When he asks, “How yall doin’ tonight, Richmond,” in his sick, satanic voice, I feel like it’s a lukewarm response, and it makes me want to fucking cry…though that may be the earplugs. The response after the next song is better and gets better still when the girl comes up to the stage for The International Sin Set.
Amanda points out that this is very jazz, very funk, very experimental, and not at all what she expected, and she is absolutely right. This is WAY more groove than I ever expected to hear oozing out of a Sacrosanct Monday, but you couldn’t cut the smile off my face with a scalpel. Amanda’s either. When she says this, it occurs to me that they really are absolutely on fire now, and the red backlighting punctuates this all the more apparently. They are retro funk superstition, pure, uncut and mainlined straight into the sexiest, slashiest cerebral corners of our lizard brain. Parlaiment’s dark side. Tom Waits dripping down the leg of Bootsy Collins. Bono at his sleaziest prime if Bono liked girls……and felt about 70’s porn the way he feels about empty political gestures. But they’re not on fire the way bands usually are when I review them in a stream-of-consciousness gush. They don’t explode into and out of every new song like a sudden cocaine crash, they slime their way in and out sexy, slick and smooth as the red hot sex that every single fucking song is dedicated to. Groovie Mann doesn’t need to leap and stomp every square inch of stage into paste. They don’t need a drummer sweating bullets like Conan on the Wheel. And their bassist might actually be the single coolest cat in all of Rock and Roll.
And as soon as I finish writing that, the show shifts suddenly and surreally with the words, “This is what you came here for-the birth of the Thrill Kill Kult!” This is where they explode into two barrels of cocaine and a methamphetamine chaser. Double-speed old-school proto industrial. On This Rack realigns the entire crowd in seconds. And maybe they’re right. Maybe this won’t last forever, but it can sure as shit carry about 8 songs before the end of the show at this same unbroken fever pitch of electronica mayhem.
As far as they can get from the first half of the show-gin and tonic in a tye-dye chair under a lava strobe to hard whiskey shots with bullets at the bottom and every fucking thing I was promised at age 18, watching The Crow for the first time and every cell in my body screamed, “Fuck me, I wanna BE there!” This is what I think when they’re grinding into A Daisy Chain 4 Satan. And when they say it like they say it, I, too, want to live for drugs. But it’s not until After the Flesh that I really remember what music is supposed to feel like. For three whole minutes, I remember every feeling I ever had at every show I ever went to, age eighteen, and I wake up when it’s over, standing in the center of the chaos, front and center, smiling ear to ear.

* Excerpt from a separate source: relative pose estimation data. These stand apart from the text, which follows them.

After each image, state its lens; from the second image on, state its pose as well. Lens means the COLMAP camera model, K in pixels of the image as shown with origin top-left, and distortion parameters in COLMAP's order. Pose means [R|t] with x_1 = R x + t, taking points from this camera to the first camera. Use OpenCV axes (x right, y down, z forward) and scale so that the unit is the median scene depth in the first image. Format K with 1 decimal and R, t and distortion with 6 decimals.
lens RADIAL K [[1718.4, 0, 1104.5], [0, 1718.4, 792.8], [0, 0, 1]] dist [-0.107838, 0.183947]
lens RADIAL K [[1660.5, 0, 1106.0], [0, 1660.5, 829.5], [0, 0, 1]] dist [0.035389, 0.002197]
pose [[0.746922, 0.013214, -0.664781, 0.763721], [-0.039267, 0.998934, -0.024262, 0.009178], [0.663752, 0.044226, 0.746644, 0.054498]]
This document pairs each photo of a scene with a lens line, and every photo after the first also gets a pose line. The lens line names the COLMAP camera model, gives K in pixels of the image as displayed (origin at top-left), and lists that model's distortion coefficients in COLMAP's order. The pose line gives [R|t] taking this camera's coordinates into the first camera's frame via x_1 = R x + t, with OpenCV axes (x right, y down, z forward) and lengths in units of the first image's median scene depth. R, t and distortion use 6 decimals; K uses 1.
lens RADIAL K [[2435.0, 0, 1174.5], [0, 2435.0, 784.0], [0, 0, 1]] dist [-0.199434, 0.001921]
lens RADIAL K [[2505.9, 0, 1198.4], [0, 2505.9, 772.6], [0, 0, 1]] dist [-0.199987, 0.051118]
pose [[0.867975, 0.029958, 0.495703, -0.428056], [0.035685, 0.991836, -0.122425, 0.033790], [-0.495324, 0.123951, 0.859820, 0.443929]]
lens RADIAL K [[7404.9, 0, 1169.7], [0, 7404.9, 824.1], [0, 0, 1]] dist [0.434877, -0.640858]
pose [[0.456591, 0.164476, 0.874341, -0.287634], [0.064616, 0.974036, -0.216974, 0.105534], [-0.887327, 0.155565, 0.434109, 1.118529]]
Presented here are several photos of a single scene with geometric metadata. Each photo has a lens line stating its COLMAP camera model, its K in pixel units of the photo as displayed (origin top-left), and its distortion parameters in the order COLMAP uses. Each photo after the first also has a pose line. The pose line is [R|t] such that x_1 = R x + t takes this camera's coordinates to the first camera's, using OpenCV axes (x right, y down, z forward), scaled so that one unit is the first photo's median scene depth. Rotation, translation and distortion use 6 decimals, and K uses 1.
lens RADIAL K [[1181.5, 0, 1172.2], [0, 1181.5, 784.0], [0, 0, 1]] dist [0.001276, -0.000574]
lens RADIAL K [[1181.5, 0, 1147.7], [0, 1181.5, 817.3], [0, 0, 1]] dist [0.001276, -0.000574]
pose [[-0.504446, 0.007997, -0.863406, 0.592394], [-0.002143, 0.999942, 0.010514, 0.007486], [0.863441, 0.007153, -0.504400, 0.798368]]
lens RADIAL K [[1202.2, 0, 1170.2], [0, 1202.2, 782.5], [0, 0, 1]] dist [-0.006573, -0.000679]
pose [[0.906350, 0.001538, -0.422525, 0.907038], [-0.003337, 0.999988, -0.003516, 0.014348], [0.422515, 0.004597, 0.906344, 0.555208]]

When it ends, it’s like detox. We all look at each other like we’re about to start shaking and scratching at our arms any moment now, and does anybody have just one more spike left in ‘em? Just one more hit of that pure, uncut sleazy music we love so, so much? Nobody? A sledgehammer to the balls couldn’t have hurt worse than the end of that show-than the moment the stage said goodbye to My Life With the Thrill Kill Kult.
I will go home with two lungfuls of artificial smoke and a hard-on that will last two days.